**What the task asks:** Read the lines below. Copy out any that hold the string "России".

**Information:**

= Beginning of Section =

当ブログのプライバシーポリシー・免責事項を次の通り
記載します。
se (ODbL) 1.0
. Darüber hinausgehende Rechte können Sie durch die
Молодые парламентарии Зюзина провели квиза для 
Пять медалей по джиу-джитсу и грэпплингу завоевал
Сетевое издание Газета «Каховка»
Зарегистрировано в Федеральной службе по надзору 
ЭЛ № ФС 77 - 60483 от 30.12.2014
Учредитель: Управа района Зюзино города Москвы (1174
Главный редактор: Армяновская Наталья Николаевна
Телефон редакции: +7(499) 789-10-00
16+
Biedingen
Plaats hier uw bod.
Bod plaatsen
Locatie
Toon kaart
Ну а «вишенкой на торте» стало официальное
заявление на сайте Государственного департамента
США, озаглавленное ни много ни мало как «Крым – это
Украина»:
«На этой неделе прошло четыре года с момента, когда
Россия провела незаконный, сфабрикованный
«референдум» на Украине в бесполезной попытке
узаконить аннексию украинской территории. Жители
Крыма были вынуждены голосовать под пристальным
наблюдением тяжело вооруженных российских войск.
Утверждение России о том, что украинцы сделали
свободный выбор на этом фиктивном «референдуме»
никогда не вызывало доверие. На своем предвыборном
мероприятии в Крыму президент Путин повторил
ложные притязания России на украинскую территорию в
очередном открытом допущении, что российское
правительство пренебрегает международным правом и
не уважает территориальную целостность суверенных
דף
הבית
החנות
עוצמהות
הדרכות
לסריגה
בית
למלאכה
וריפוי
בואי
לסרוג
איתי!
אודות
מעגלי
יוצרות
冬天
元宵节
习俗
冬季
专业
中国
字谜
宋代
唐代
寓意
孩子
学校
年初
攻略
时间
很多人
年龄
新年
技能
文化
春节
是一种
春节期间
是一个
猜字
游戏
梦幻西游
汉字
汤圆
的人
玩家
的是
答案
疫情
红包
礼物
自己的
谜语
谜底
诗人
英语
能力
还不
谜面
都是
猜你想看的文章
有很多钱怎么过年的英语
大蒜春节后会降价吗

= End of Section =

**The completed task:**
Утверждение России о том, что украинцы сделали
ложные притязания России на украинскую территорию в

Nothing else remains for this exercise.